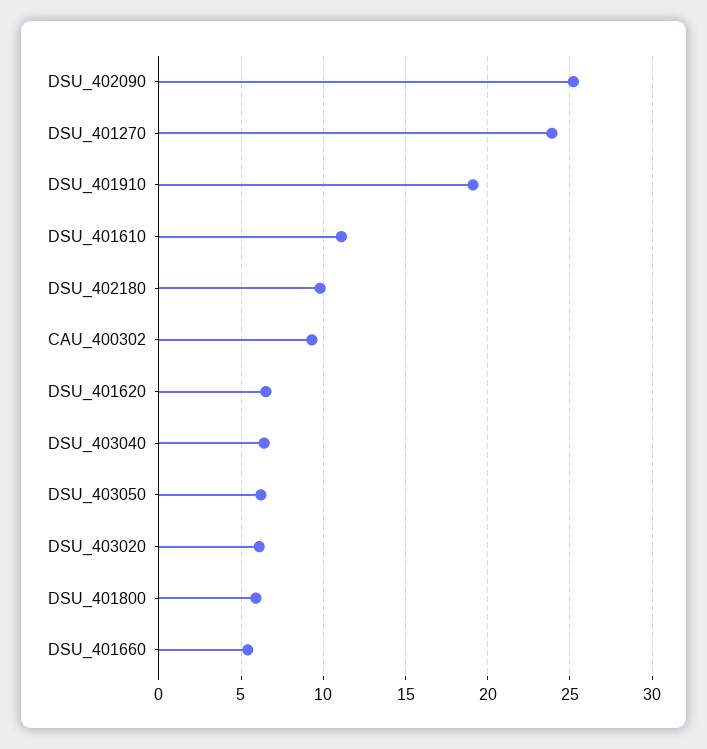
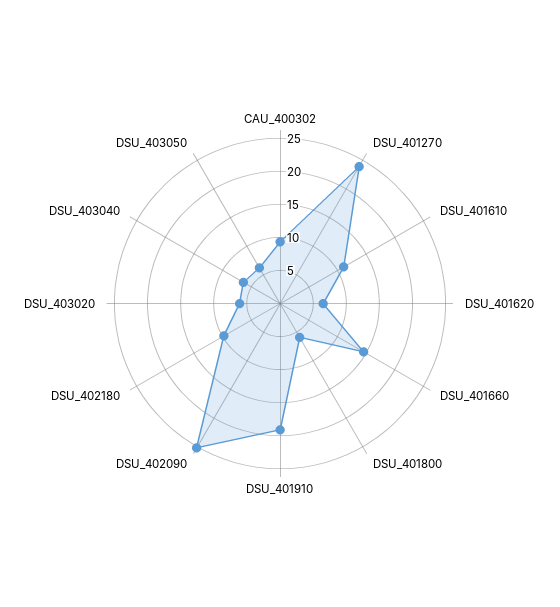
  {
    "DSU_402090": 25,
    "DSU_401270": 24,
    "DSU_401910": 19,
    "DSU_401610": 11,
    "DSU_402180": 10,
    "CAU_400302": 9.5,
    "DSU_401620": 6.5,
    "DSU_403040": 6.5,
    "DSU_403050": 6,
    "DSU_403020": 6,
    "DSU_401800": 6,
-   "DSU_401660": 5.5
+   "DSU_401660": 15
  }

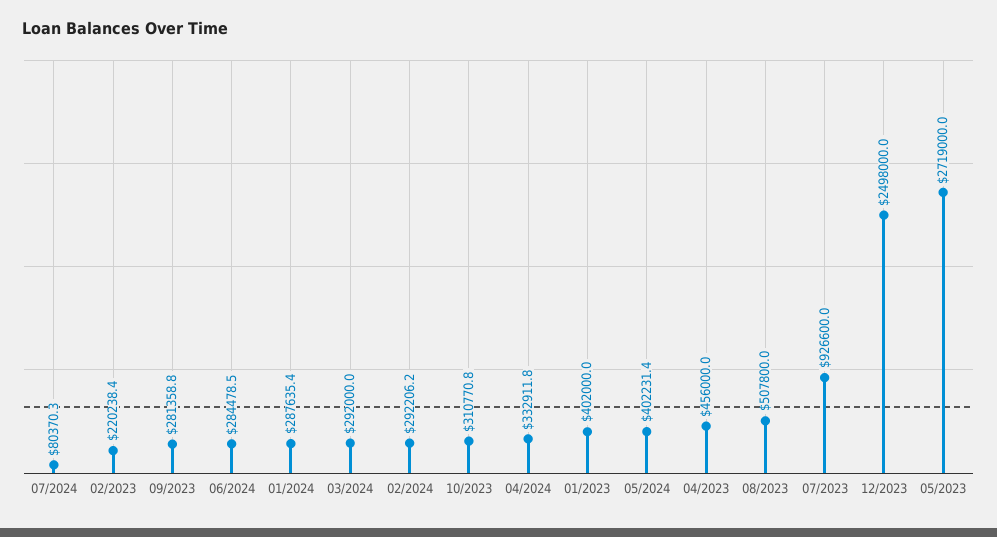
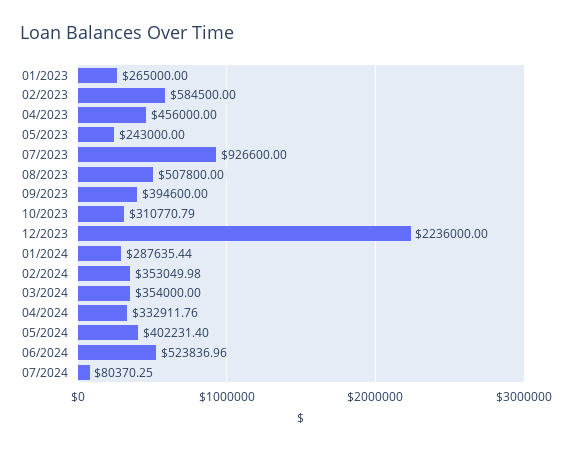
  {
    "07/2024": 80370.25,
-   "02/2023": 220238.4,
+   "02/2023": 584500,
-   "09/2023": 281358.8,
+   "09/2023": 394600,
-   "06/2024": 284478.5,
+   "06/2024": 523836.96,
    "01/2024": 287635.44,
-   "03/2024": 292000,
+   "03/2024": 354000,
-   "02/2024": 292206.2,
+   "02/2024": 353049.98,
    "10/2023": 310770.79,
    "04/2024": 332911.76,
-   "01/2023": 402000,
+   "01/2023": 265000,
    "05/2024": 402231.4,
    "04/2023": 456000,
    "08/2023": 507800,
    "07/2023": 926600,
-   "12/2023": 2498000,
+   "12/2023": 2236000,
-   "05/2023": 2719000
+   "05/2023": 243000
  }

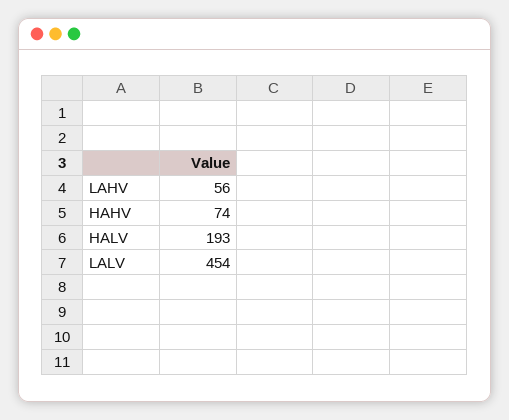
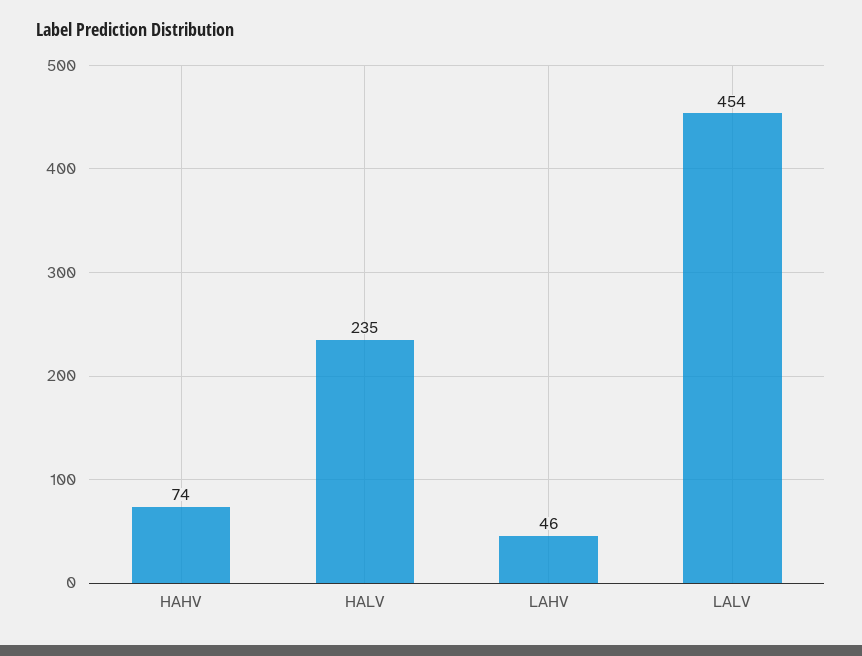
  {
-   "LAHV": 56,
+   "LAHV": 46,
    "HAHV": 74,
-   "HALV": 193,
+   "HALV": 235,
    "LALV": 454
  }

* * *

**REQUIRED ACTION**. Every entry above needs to be duplicated exactly, without its images.

**WRITTEN ANSWER**.
  {
    "DSU_402090": 25,
    "DSU_401270": 24,
    "DSU_401910": 19,
    "DSU_401610": 11,
    "DSU_402180": 10,
    "CAU_400302": 9.5,
    "DSU_401620": 6.5,
    "DSU_403040": 6.5,
    "DSU_403050": 6,
    "DSU_403020": 6,
    "DSU_401800": 6,
-   "DSU_401660": 5.5
+   "DSU_401660": 15
  }

  {
    "07/2024": 80370.25,
-   "02/2023": 220238.4,
+   "02/2023": 584500,
-   "09/2023": 281358.8,
+   "09/2023": 394600,
-   "06/2024": 284478.5,
+   "06/2024": 523836.96,
    "01/2024": 287635.44,
-   "03/2024": 292000,
+   "03/2024": 354000,
-   "02/2024": 292206.2,
+   "02/2024": 353049.98,
    "10/2023": 310770.79,
    "04/2024": 332911.76,
-   "01/2023": 402000,
+   "01/2023": 265000,
    "05/2024": 402231.4,
    "04/2023": 456000,
    "08/2023": 507800,
    "07/2023": 926600,
-   "12/2023": 2498000,
+   "12/2023": 2236000,
-   "05/2023": 2719000
+   "05/2023": 243000
  }

  {
-   "LAHV": 56,
+   "LAHV": 46,
    "HAHV": 74,
-   "HALV": 193,
+   "HALV": 235,
    "LALV": 454
  }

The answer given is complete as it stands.